YOUR GOAL —
Report each line of the material below where the word "người" can be found.

EXTRACTED ENTRIES —

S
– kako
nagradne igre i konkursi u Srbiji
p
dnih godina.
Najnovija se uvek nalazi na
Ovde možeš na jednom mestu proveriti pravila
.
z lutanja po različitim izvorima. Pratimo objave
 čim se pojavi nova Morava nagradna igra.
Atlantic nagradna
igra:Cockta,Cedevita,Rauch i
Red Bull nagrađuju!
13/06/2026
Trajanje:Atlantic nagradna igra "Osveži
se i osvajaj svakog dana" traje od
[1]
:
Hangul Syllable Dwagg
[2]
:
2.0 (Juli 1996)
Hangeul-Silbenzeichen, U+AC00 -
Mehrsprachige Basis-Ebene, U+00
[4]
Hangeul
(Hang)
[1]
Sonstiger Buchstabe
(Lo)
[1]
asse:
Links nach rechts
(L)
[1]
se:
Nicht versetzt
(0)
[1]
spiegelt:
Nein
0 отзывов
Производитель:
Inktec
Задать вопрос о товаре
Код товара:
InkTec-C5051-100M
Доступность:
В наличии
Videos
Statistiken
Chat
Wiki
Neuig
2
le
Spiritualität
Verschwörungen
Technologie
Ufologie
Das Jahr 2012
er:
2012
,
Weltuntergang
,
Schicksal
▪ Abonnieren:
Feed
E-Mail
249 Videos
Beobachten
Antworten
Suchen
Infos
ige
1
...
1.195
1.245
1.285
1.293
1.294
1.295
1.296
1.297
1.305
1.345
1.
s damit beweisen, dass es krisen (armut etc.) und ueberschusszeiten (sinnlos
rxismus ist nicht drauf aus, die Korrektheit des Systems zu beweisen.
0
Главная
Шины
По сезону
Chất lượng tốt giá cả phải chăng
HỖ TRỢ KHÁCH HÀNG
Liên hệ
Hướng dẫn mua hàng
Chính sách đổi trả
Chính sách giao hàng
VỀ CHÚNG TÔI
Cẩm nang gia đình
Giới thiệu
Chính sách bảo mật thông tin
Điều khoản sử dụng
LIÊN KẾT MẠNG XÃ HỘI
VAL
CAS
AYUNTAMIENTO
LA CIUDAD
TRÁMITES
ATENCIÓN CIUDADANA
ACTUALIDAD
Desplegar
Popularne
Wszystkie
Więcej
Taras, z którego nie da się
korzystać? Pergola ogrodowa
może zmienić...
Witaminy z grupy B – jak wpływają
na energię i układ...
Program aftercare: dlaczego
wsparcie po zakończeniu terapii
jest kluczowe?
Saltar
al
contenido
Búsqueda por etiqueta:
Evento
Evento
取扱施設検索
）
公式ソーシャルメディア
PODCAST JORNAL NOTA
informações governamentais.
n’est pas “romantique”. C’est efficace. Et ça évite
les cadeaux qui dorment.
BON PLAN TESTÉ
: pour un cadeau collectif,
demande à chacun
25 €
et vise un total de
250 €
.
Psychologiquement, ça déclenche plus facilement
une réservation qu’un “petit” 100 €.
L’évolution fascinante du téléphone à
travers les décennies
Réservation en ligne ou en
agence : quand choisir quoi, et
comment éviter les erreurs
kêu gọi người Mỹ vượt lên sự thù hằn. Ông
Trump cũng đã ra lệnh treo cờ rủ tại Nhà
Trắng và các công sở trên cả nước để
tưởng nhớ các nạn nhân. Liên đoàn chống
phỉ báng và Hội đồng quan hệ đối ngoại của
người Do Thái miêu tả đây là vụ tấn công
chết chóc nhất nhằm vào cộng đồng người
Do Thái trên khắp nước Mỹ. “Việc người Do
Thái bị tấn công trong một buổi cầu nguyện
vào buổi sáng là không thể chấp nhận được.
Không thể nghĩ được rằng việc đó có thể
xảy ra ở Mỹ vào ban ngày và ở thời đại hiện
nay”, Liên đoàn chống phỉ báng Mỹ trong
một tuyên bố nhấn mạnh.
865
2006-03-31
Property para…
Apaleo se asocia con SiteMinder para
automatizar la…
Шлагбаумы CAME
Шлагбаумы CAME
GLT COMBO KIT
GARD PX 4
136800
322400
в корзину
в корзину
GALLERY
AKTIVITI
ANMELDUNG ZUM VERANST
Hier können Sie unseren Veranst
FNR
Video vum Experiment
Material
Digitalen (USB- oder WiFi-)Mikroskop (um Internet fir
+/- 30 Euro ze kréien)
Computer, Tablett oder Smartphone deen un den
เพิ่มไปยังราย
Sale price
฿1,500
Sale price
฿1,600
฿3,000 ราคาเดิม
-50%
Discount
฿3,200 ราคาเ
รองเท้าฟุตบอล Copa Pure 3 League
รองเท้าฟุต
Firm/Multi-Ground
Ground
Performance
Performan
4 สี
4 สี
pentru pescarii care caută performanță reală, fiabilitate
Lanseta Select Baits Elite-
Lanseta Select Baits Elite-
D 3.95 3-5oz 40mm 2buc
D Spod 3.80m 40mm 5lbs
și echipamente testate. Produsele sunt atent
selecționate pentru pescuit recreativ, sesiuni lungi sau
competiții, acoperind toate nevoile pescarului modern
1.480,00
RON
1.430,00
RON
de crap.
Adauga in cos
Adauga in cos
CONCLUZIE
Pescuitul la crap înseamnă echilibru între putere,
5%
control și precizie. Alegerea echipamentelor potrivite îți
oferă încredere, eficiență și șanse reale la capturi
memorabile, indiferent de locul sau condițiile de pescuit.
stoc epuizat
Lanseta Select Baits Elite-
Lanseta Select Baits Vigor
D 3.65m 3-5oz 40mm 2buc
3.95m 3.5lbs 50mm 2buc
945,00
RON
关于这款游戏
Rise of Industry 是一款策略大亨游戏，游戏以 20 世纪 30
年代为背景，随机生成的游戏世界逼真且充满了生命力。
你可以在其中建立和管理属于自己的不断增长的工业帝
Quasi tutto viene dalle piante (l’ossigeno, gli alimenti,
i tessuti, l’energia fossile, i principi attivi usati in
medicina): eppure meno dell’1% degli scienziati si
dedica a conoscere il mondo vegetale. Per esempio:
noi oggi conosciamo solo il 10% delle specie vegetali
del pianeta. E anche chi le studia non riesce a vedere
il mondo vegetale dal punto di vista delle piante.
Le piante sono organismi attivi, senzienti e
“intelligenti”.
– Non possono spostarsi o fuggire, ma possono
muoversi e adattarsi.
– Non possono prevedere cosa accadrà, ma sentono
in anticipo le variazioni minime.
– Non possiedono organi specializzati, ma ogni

SOLUTION —
kêu gọi người Mỹ vượt lên sự thù hằn. Ông
người Do Thái miêu tả đây là vụ tấn công
chết chóc nhất nhằm vào cộng đồng người
Do Thái trên khắp nước Mỹ. “Việc người Do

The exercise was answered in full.